— ACTIVITIES —
• a. In the text on China-based biotech licensing deals, what share of in-licensed molecules do pharma companies now source from China, according to Stifel's Tim Opler?
• b. Extend the text on China-based biotech licensing deals, picking up after its last sentence.

---------- EXTRACTED TEXT ----------

Much as in the U.S., China-based biotechs are also fighting for funding, pushing them to consider licensing deals with multinational pharma companies. At the same time, these pharmas are hunting for cheap medicines they can plug into their pipelines ahead of looming patent cliffs. The two trends are “colliding,” said Kristina Burow, a managing director with Arch Venture Partners. “I don’t see an end to that.”
The statistics bear Burow’s view out. According to Jefferies, the number and average value of deals for China-developed drugs reached record levels last year. Another report, from Stifel’s Tim Opler, showed that pharma companies now source about one-third of their in-licensed molecules from China, up from around 10% to 12% between 2020 and 2022.
“I see huge opportunities for us to partner and work together with Chinese companies,” said Plump, of Takeda.
Several venture-backed startups have been built around China-originated drugs, too, among them Kailera Therapeutics, Verdiva Bio, Candid Therapeutics and Ouro Medicines, all of which launched with nine-figure funding rounds.
“There’s been a lot of really good, high quality molecules and data that have emerged from China over the last couple of years,” said Robert Plenge, the head of research at Bristol Myers Squibb. “It’s also no longer just simply repeating what’s been done with the exact same type of molecule.”
Geopolitical risks
These deals are happening against an uncertain backdrop. The U.S. Congress has spent the last year or so kicking around iterations of the Biosecure Act, a bill that would restrict U.S. biotechs from working with certain China-based drug contractors. A committee in the House of Representatives is calling for new limits on clinical trials that involve Chinese military hospitals. And the incoming Trump administration has threatened tariffs that could ripple across industrial sectors.
“We don’t know what this new administration is going to do,” said Jon Norris, a managing director at HSBC Innovation Banking.
The Biosecure Act “keeps going sideways,” added Hastings, who believes that any impact from the legislation, if passed, would be minimal. Instead, Hastings wonders if future tariffs may be more problematic. “There will be tariffs on other goods coming from China. Does that include raw materials and innovation? It’s hard to imagine that it won’t,” he said.

---------- EXTRACTED INFORMATION ----------

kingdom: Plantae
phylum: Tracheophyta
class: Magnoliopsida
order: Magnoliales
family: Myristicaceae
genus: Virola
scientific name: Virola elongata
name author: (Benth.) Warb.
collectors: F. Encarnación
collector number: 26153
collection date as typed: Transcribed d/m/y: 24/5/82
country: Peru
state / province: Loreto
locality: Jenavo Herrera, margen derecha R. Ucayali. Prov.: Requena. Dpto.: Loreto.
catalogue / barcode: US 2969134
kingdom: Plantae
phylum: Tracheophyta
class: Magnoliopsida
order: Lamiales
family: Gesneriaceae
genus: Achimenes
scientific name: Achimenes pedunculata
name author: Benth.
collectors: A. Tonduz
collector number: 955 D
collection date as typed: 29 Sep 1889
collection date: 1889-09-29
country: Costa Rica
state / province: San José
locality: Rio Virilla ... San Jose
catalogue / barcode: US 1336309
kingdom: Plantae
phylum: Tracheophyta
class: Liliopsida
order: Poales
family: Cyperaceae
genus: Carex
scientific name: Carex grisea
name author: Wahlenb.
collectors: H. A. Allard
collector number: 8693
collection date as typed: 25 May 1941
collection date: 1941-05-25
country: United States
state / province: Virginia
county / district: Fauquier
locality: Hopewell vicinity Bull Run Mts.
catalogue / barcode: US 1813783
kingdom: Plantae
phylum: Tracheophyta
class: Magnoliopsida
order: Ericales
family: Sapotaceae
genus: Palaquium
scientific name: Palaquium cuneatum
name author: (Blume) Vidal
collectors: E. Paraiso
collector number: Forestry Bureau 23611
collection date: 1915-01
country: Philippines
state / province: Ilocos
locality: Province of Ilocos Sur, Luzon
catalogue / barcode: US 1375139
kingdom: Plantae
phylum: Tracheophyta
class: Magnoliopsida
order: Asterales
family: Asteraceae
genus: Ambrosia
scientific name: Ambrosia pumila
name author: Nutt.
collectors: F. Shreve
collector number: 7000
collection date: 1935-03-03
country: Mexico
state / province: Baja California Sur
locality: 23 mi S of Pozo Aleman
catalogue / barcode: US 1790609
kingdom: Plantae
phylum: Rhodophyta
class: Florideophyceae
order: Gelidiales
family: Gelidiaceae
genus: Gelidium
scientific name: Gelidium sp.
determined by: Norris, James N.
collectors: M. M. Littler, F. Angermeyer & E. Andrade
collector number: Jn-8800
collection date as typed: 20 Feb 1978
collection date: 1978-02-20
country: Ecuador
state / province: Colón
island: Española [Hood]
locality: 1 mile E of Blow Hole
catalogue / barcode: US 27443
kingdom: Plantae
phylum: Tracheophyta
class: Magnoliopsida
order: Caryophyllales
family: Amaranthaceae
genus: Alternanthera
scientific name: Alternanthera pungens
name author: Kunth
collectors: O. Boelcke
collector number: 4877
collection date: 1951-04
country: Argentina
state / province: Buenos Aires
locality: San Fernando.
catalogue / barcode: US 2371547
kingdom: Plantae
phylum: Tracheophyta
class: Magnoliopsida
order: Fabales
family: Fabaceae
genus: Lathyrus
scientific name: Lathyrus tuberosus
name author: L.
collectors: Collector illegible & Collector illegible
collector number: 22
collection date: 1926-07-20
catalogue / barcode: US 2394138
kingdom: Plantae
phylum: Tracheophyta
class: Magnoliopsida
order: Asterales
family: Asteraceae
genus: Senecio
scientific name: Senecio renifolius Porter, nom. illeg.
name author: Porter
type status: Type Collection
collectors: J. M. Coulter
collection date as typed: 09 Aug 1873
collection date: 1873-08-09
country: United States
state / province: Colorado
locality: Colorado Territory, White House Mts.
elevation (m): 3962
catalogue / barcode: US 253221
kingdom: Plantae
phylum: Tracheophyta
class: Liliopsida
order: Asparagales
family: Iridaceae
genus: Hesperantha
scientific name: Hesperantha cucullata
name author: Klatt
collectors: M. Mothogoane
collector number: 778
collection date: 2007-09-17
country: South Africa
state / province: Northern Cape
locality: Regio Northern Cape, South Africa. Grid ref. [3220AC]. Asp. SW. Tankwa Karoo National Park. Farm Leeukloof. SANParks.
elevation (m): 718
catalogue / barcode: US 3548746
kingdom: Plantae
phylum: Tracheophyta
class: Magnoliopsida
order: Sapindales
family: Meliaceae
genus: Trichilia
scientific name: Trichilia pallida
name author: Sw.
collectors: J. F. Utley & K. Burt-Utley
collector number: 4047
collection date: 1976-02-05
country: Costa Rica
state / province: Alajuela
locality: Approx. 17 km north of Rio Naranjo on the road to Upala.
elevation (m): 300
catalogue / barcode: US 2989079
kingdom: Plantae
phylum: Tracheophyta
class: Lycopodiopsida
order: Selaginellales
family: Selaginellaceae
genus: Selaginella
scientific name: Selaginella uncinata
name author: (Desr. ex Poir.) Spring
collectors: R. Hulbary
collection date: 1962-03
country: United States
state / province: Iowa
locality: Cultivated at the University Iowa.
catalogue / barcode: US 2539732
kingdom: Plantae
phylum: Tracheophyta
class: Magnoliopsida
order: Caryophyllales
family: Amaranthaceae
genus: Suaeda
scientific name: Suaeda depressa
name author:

----------

— OUTPUTS FOR THE TASKS —
• a. About one-third.

• b.
But executives and investors expect deals to continue, meaning U.S. biotechs will have to do more to compete.
“U.S. companies will need to figure out what it is they’re able to bring to the table that others can’t,” said Burow, of Arch.
Borisy said startups working on first-of-their-kind drugs need to be more secretive than ever. “Do not publish. Do not present at a scientific meeting. Do not put out a poster. Try to make your initial patent filing as obtuse as possible,” he cautioned.
“The second that paper comes out, or poster at any scientific meeting, or talk or patent, assume it has launched a thousand ships.”
Those that are further along should assume companies in China will be quick on their heels with potentially superior drugs. “The day when you could come out with a bad molecule and open up a field is over,” he said.
Greater competition isn’t necessarily a bad thing, according to Neil Kumar, CEO of BridgeBio Pharma. Drug development could become more efficient as pharmas acquire medicines from a “cheaper” starting point and advance them more quickly.
Venture dollars could be directed towards newer ideas, rather than standing up a host of similar companies.“If all of a sudden this makes us less ‘lemming-like,’” Kumar said, “I have no problem with that.”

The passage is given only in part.